The Polish-born, New York-based Joanna Malinowska's third solo exhibition at Canada takes its name from Shakespeare—"A Hawk from a Handsaw" originates in Hamlet, wherein the Prince of Denmark declares he's "but mad north-north-west. When the wind is southerly, I know a hawk from a handsaw." Malinowska's work often focuses on the intersections between cultural anthropology and modern art, examining the ways in which the latter takes from the traditions and objects catalogued by the former; "A Hawk From a Handsaw" was not an inquiry into the nature of madness, but an examination, both art historical and anthropological, of a pioneer frontier aesthetic.
For the show, the artist actually shipped in six tons of dirt from the Yukon (north-north-west).
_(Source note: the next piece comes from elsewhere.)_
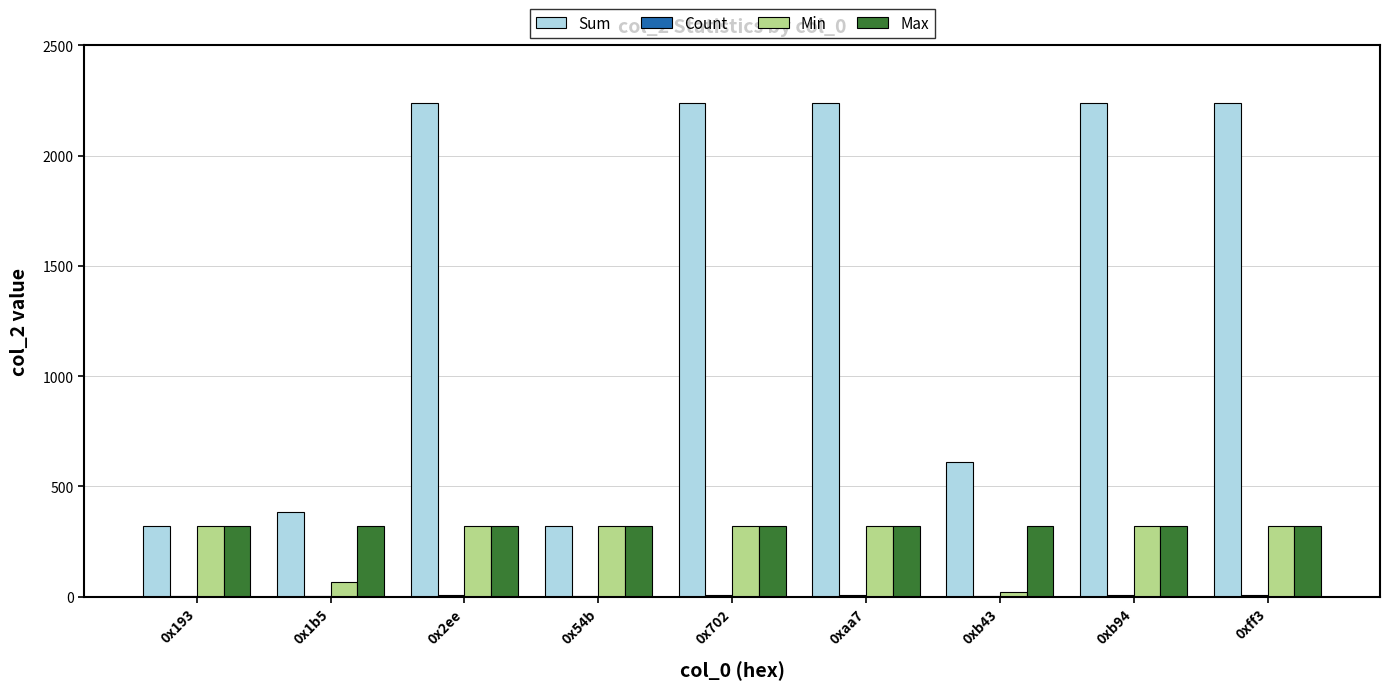

How many groups of bars are there?

9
It lies in the center of the gallery floor, ready to be panned for gold (an action performed by Malinowska periodically at the gallery). Around it are a number of small and medium-size sculptures, a wall hanging and a much larger statue, whose size overpowers even the tonnage of earth. A rough-hewn, nearly 16-foot-tall wood-and-papier-mâché sculpture of a standing bear, its hat only barely clearing the ceiling, Falsely Humble (2013, made with Michael Crockford) is a kitschy piece of folk art in the likeness of Smokey Bear, forest-fire prevention mascot of the United States Forest Service. The sculpture, simultaneously ridiculous and terrifying, manages to exceed said kitsch, however, via the rawness of its materials and its size. It brings to mind Boli (2009), Malinowska's take on a ritual object from Bamana (a 17th-century West African empire) traditionally made from blood, cattle dung and kola nut. Her 13-foot-tall boli incorporates plaster and clay, but also scraps of a copy of Spinoza's Ethics, water from the Bering Strait and a sweater once owned by Bolivian president Evo Morales. One imagines that, had Malinowska gone the Boli route, creating a bear golem out of philosophy texts and the clothes of politicians, Falsely Humble would not have the elemental, visceral feel that it does.
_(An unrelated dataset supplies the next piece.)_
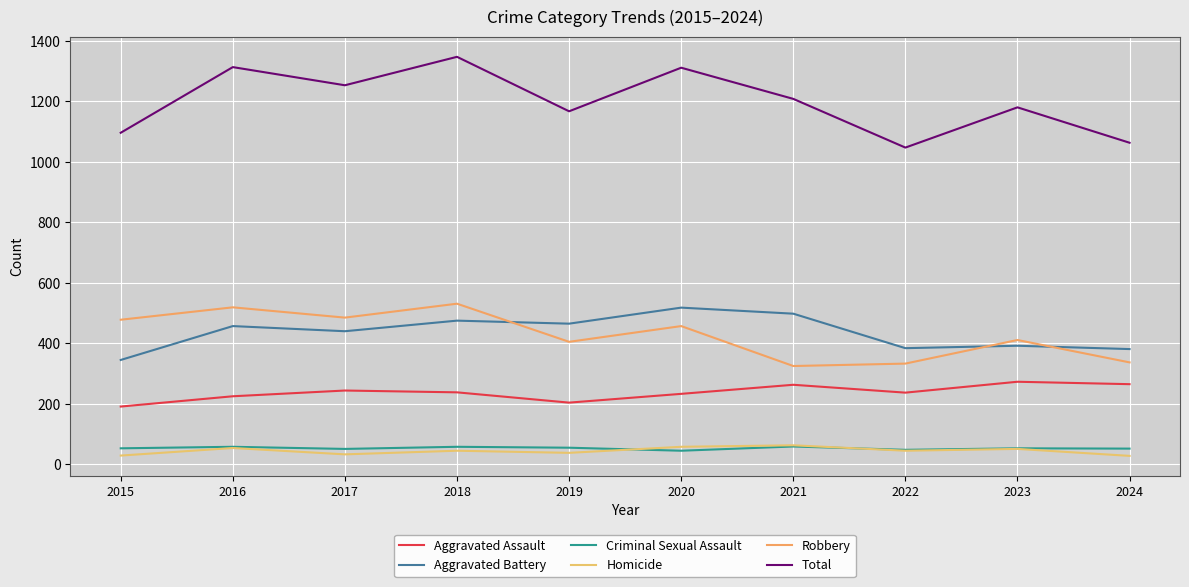

Which series has the largest total across all categories?

Total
Under the bear's gaze and set around the dirt is Bootleg Noguchi (set from Appalachian Spring), 2013, Malinowska's quirky interpretation of parts of Isamu Noguchi's set for "Appalachian Spring," the 1944 ballet composed by Aaron Copland and choreographed by Martha Graham. The original set was an elegant reduction of Appalachian architecture and furniture to minimal, polished components; a few wooden beams traced the outline of a barn, while bronze sculptures evoked the silhouettes of rocking chairs. Malinowska's version returns Noguchi's translation of Appalachia to its folksy origins. A canvas painted to resemble clapboard siding is propped up by an actual tree branch, instead of Noguchi's original wooden frame, while the bronze chairs are transmuted back into wood and lacquered black.
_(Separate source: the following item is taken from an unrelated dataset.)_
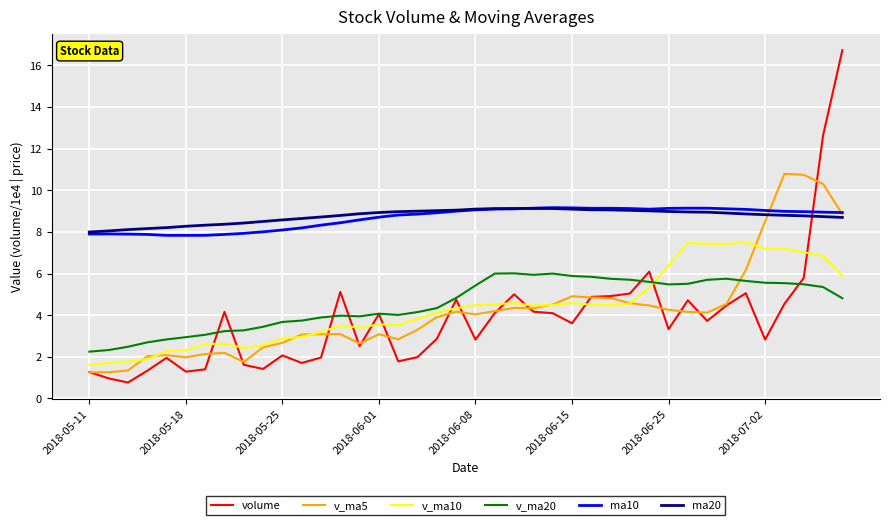

True or false: v_ma10 and volume cross at least once.

True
There is a detour from the already conceptually loose frontier evoked by Malinowska (Yukon and Appalachia being on opposite sides of the continent) through a sort of Cold War-era kitsch. In the room's corner, facing away from the center, America (2012-13) is a video embedded in a facsimile of a '60s television set built by Malinowska. Perhaps a winking nod to the artist's Polish heritage and generalizations about the Soviet bloc made in the U.S. during that era, the work features a reading of Allen Ginsberg's eponymous poem by conductor Semyon Vekshtein, in his strong Russian accent and without much emotion. America has an unsubtle humor, the conductor playing the stone-faced Soviet bureaucrat and saying lines like, "The Russia wants to eat us alive." Like the Noguchi piece, it's another moment of strange and cartoonish encounter enacted by Malinowska, a significant piece of cultural history confronted by a caricature of its objects.